背景にあるのは、中国国内市場の厳しさだ。2025年第4四半期の純利益は前年同期比38%減。国内の価格競争は激化の一途で、吉利汽車(Geely)が2026年1〜2月のグローバル販売台数でBYDを上回る場面もあった。足元が揺らいでいるからこそ、海外に活路を見いだす。
海外売上比率50%の時代が見えてきた
数字を見れば、BYDの海外シフトは急ピッチで進んでいる。2025年の海外販売は約110万台で前年から倍増以上。売上全体に占める海外比率は22.7%に達した。2026年1〜2月にはその比率が約50%まで跳ね上がっている。
経営陣は「将来的に海外が事業全体の約半分を占める可能性がある」とも言及。中国メーカーが海外で半分稼ぐ——数年前なら冗談にしか聞こえなかった話が、現実味を帯びてきた。
ハンガリー、トルコ、そして買収も視野に
150万台を捌くには、現地生産の拡充が不可欠だ。BYDはハンガリーとトルコに工場を建設中で、3カ所目の新工場も検討段階にある。さらに注目すべき発言が飛び出した。「レガシー自動車メーカーの買収にもオープンだ」というのだ。

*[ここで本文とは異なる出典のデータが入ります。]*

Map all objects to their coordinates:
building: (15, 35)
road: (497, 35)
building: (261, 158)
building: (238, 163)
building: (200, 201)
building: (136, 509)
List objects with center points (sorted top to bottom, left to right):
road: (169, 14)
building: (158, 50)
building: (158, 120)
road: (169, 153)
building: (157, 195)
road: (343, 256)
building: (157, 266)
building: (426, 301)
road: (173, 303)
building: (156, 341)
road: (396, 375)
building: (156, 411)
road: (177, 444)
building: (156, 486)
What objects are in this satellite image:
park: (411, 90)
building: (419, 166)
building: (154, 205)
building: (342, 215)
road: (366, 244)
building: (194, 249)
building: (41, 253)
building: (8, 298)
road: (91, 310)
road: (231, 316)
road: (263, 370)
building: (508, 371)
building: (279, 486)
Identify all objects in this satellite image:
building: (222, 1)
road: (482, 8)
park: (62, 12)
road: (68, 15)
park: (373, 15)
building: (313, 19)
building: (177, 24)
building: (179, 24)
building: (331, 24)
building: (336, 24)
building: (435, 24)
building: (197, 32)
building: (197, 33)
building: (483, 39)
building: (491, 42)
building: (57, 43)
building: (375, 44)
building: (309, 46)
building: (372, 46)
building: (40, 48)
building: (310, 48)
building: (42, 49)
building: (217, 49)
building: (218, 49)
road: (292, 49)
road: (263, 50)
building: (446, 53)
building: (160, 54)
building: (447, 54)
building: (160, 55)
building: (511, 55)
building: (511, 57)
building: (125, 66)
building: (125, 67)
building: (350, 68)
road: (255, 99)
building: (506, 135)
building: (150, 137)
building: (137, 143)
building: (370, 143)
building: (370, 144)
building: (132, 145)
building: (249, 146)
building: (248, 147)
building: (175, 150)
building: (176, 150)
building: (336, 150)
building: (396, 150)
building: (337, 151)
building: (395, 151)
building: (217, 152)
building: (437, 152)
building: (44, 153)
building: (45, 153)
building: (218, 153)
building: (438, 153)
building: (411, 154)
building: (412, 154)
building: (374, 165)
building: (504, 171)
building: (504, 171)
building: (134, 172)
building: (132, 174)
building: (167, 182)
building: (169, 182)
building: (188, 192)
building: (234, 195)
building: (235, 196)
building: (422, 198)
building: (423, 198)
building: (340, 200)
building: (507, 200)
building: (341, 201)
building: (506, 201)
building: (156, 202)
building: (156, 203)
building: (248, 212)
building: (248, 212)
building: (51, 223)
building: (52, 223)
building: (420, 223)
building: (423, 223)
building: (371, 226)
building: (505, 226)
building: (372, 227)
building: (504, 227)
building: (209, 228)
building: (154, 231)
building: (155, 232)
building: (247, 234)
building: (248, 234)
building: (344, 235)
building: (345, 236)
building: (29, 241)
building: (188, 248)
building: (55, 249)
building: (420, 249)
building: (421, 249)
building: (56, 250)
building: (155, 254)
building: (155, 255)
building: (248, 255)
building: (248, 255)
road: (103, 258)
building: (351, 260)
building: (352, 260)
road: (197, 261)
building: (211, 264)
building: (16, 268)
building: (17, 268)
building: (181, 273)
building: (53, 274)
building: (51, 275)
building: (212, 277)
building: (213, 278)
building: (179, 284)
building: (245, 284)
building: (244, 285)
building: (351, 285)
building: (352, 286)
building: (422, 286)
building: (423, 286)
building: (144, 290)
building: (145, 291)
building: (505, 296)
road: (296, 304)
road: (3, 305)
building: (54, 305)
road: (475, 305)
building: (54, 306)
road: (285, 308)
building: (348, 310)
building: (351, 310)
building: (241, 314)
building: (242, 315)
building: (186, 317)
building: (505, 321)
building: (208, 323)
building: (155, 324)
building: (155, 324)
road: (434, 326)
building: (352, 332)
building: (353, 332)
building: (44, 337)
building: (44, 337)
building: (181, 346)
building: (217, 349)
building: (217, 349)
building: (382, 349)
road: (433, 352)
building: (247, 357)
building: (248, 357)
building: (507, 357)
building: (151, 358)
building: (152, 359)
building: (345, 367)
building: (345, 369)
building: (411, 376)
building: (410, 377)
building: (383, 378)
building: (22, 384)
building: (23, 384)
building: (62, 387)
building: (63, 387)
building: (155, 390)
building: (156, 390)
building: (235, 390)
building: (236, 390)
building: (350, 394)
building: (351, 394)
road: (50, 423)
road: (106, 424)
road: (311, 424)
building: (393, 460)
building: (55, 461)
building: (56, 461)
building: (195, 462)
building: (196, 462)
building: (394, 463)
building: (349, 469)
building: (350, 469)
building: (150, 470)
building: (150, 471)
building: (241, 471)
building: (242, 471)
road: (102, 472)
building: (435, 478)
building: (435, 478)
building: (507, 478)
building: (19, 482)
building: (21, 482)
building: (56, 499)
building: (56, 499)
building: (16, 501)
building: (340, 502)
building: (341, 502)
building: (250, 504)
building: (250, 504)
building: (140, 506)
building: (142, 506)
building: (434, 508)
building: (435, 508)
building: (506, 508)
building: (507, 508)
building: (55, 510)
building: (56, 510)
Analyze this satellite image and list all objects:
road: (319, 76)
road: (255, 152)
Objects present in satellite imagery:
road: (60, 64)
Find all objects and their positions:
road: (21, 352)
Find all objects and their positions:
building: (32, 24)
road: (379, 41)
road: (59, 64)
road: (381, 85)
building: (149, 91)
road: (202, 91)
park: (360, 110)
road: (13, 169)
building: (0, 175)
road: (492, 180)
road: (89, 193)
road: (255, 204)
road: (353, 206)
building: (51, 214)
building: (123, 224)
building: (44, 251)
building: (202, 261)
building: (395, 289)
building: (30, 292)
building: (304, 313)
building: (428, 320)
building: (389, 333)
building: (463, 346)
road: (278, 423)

販売網の構築、各国の規制対応、関税、物流、ブランド信頼の醸成——海外展開のハードルは山積みだが、既存メーカーを丸ごと買い取ればディーラー網や認証を一括で手に入れられる。BYDらしい合理的な発想だ。
欧州・中南米で存在感、米国不在でも脅威に
BYDはまだ米国市場に参入していない。関税の壁があるからだ。しかし欧州、中南米、東南アジアではすでに確かな実績を積み上げている。米国の貿易障壁がいくら高くても、それ以外の市場で欧米メーカーのシェアを削れば、ダメージは十分に大きい。
BYDだけではない。中国にはNIO、Xpeng、Geely傘下のZeekrなど、低コストで素早くスケールする術を身につけたメーカーが複数いる。欧米の大手がまだ模索している効率的な量産体制を、すでに確立しているのだ。
日本市場への影響は
BYDは日本でATTO 3(440万円〜)、DOLPHIN(363万円〜)、SEAL(528万円〜)を展開中で、2025年にはSEALION 7やRACCOの投入も控える。海外販売150万台体制が本格化すれば、日本向けの供給枠や販促投資にも追い風が吹く可能性がある。
一方で、利益率の低下は値引き余力の縮小を意味する。中国国内の価格戦争に体力を削られながら、日本を含む各国市場でどこまで競争力のある価格を維持できるか。BYDの2026年は、海外拡大と収益回復の両立が問われる1年になる。